··· Estratto della pagina ···

Data Udienza: 28/01/2014

RITENUTO IN FATTO
1. In data 3/12/2012 la Corte di Appello di Bari ha rigettato la domanda di
riparazione per ingiusta detenzione proposta da Piccolo Luigi in relazione alla
misura cautelare patita nella forma della custodia in carcere dal 6/05/1997 al
5/08/1997 e nella forma degli arresti domiciliari fino alla scadenza del termine
massimo di sei mesi, nel corso di un procedimento penale che lo vedeva
indagato per concorso in bancarotta per distrazione, per usura ed estorsione,
definito con sentenza assolutoria per insussistenza del fatto ai sensi dell’art.530,

sensi dell’art.530 cod.proc.pen. dall’imputazione di concorso in bancarotta ed
estorsione.
2. La Corte territoriale ha ritenuto sussistente la condotta colposa ostativa al
riconoscimento del diritto alla riparazione sulla base delle seguenti specifiche
circostanze fattuali: la sentenza assolutoria, in ordine al reato di concorso in
bancarotta per distrazione, aveva ritenuto che, sebbene l’imputazione risultasse
orfana di un chiaro riscontro probatorio in ordine all’attività dell’imputato tesa
alla distrazione di somme della società fallita in concorso con il socio occulto e
con l’amministratore, il contesto dei rapporti tra i predetti e l’amministratore
legale della società rimaneva caratterizzato da profili di incertezza ed equivocità
derivanti dal fatto che Piccolo Luigi, pur non avendo alcun credito nei confronti
della predetta società, in quanto non aveva effettuato nei confronti della stessa
alcuna fornitura di beni e servizi, vantava dei crediti esclusivamente personali nei
confronti dell’amministratore societario ed aveva preteso che si emettessero in
suo favore assegni intestati alla società o girati dall’amministratore in pagamento
dei suoi crediti, come dallo stesso ammesso in sede di interrogatorio di garanzia
e riscontrato documentalmente con l’acquisizione degli assegni.

··· Dati registrati ···

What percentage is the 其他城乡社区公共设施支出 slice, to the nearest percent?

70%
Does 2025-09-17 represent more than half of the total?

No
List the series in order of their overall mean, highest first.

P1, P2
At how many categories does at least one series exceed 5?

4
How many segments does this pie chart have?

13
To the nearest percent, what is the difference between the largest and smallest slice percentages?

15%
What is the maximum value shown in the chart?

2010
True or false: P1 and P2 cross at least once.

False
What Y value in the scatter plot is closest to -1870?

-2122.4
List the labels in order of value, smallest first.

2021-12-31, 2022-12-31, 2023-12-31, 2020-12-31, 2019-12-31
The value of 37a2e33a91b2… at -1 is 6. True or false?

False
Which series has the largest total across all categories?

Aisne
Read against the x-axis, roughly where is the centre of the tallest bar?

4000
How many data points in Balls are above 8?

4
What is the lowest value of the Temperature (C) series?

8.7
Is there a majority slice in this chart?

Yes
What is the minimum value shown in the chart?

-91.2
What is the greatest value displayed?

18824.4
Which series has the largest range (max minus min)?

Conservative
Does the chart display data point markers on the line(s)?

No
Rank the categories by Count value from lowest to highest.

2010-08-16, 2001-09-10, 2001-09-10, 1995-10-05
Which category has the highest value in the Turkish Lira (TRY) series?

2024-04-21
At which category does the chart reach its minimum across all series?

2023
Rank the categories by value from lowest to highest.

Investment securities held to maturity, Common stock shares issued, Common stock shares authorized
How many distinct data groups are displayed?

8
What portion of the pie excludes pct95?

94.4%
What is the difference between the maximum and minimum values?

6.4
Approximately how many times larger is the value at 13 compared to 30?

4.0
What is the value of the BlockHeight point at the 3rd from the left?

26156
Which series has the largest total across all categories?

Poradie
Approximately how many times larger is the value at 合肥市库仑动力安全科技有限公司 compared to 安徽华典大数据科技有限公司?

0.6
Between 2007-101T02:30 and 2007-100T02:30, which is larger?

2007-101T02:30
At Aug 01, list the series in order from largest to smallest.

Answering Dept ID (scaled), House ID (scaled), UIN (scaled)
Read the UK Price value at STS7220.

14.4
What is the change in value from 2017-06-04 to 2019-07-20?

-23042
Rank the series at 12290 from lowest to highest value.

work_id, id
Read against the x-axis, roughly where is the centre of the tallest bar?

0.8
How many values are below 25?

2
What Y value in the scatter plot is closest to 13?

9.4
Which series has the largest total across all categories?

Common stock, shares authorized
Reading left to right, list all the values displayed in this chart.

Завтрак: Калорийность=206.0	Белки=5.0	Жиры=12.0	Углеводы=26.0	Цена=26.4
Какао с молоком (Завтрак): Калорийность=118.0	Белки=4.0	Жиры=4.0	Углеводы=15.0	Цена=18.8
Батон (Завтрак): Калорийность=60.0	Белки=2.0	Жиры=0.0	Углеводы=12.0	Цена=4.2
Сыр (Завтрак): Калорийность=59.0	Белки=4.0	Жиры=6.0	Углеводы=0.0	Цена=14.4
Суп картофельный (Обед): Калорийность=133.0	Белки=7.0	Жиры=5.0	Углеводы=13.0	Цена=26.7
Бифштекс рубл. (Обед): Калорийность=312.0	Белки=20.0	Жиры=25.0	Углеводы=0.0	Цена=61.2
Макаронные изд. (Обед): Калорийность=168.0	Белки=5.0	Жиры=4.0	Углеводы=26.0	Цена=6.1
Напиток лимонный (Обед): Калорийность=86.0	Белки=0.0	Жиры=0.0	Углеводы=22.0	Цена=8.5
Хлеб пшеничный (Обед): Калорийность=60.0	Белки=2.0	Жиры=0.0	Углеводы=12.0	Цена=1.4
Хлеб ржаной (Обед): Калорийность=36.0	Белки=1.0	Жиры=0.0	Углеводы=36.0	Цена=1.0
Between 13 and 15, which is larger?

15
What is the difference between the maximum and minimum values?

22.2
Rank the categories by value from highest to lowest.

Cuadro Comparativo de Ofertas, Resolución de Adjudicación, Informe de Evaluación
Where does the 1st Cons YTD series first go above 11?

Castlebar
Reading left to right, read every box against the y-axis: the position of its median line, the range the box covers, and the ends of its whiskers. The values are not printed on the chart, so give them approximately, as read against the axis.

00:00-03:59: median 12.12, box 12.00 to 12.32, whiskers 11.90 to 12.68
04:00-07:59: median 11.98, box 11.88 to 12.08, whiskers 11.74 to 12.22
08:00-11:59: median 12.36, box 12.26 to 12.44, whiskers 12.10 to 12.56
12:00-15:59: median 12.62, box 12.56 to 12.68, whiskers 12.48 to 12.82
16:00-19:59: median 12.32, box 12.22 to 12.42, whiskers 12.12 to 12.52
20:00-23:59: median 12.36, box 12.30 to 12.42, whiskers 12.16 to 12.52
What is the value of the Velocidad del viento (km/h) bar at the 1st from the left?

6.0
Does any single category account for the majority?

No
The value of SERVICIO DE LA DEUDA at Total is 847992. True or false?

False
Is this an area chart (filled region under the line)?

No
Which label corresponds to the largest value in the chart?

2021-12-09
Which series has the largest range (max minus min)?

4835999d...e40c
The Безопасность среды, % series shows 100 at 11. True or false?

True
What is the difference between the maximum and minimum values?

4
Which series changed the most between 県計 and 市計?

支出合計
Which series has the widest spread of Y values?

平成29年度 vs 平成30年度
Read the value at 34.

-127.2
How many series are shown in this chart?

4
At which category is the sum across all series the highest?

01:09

···

> _Cosa si chiede_: Secondo l'estratto, in quale periodo Piccolo Luigi è stato in custodia in carcere? Qui le voci non hanno alcun ruolo.

> _Esercizio svolto_: Dal 6/05/1997 al 5/08/1997.